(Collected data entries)
::::::
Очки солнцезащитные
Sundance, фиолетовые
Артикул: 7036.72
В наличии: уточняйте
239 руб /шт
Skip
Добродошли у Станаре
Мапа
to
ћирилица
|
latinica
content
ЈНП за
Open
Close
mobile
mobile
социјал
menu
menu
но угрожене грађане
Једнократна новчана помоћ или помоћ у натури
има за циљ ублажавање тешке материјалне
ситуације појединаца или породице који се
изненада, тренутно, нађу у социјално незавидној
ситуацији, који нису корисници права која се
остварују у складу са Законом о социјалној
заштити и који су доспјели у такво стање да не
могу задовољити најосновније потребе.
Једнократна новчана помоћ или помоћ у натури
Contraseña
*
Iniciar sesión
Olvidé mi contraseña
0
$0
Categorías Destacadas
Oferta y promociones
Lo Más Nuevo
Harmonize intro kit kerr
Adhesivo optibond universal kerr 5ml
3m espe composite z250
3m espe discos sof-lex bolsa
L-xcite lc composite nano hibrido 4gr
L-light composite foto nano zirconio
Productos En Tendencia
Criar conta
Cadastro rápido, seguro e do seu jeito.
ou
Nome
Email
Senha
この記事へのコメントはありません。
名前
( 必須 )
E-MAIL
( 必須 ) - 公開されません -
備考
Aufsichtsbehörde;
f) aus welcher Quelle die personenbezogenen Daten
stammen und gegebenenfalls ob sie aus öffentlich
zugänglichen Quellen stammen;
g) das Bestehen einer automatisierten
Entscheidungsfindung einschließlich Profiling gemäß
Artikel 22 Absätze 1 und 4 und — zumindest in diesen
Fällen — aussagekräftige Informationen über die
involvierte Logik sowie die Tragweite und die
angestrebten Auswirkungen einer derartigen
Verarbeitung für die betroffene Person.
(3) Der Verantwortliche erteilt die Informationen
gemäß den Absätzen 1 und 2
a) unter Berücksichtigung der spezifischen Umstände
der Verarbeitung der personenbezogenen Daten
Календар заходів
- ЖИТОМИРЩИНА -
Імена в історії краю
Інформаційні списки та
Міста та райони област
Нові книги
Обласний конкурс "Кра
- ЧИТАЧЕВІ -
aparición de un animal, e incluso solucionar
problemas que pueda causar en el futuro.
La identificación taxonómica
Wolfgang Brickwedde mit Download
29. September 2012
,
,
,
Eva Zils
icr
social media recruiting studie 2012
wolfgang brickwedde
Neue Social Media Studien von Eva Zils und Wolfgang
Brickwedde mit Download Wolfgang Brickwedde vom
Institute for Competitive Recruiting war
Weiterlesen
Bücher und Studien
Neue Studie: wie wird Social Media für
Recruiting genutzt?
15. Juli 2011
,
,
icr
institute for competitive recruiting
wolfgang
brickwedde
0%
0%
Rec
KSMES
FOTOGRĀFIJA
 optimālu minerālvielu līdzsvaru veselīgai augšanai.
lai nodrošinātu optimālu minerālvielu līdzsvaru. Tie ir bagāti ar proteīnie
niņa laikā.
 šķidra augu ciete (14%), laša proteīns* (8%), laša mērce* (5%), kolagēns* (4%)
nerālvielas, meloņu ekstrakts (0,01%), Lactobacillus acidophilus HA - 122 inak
::::::
Description of the task: Copy each line of the entries exactly.

Finished task:
Очки солнцезащитные
Sundance, фиолетовые
Артикул: 7036.72
В наличии: уточняйте
239 руб /шт
Skip
Добродошли у Станаре
Мапа
to
ћирилица
|
latinica
content
ЈНП за
Open
Close
mobile
mobile
социјал
menu
menu
но угрожене грађане
Једнократна новчана помоћ или помоћ у натури
има за циљ ублажавање тешке материјалне
ситуације појединаца или породице који се
изненада, тренутно, нађу у социјално незавидној
ситуацији, који нису корисници права која се
остварују у складу са Законом о социјалној
заштити и који су доспјели у такво стање да не
могу задовољити најосновније потребе.
Једнократна новчана помоћ или помоћ у натури
Contraseña
*
Iniciar sesión
Olvidé mi contraseña
0
$0
Categorías Destacadas
Oferta y promociones
Lo Más Nuevo
Harmonize intro kit kerr
Adhesivo optibond universal kerr 5ml
3m espe composite z250
3m espe discos sof-lex bolsa
L-xcite lc composite nano hibrido 4gr
L-light composite foto nano zirconio
Productos En Tendencia
Criar conta
Cadastro rápido, seguro e do seu jeito.
ou
Nome
Email
Senha
この記事へのコメントはありません。
名前
( 必須 )
E-MAIL
( 必須 ) - 公開されません -
備考
Aufsichtsbehörde;
f) aus welcher Quelle die personenbezogenen Daten
stammen und gegebenenfalls ob sie aus öffentlich
zugänglichen Quellen stammen;
g) das Bestehen einer automatisierten
Entscheidungsfindung einschließlich Profiling gemäß
Artikel 22 Absätze 1 und 4 und — zumindest in diesen
Fällen — aussagekräftige Informationen über die
involvierte Logik sowie die Tragweite und die
angestrebten Auswirkungen einer derartigen
Verarbeitung für die betroffene Person.
(3) Der Verantwortliche erteilt die Informationen
gemäß den Absätzen 1 und 2
a) unter Berücksichtigung der spezifischen Umstände
der Verarbeitung der personenbezogenen Daten
Календар заходів
- ЖИТОМИРЩИНА -
Імена в історії краю
Інформаційні списки та
Міста та райони област
Нові книги
Обласний конкурс "Кра
- ЧИТАЧЕВІ -
aparición de un animal, e incluso solucionar
problemas que pueda causar en el futuro.
La identificación taxonómica
Wolfgang Brickwedde mit Download
29. September 2012
,
,
,
Eva Zils
icr
social media recruiting studie 2012
wolfgang brickwedde
Neue Social Media Studien von Eva Zils und Wolfgang
Brickwedde mit Download Wolfgang Brickwedde vom
Institute for Competitive Recruiting war
Weiterlesen
Bücher und Studien
Neue Studie: wie wird Social Media für
Recruiting genutzt?
15. Juli 2011
,
,
icr
institute for competitive recruiting
wolfgang
brickwedde
0%
0%
Rec
KSMES
FOTOGRĀFIJA
 optimālu minerālvielu līdzsvaru veselīgai augšanai.
lai nodrošinātu optimālu minerālvielu līdzsvaru. Tie ir bagāti ar proteīnie
niņa laikā.
 šķidra augu ciete (14%), laša proteīns* (8%), laša mērce* (5%), kolagēns* (4%)
nerālvielas, meloņu ekstrakts (0,01%), Lactobacillus acidophilus HA - 122 inak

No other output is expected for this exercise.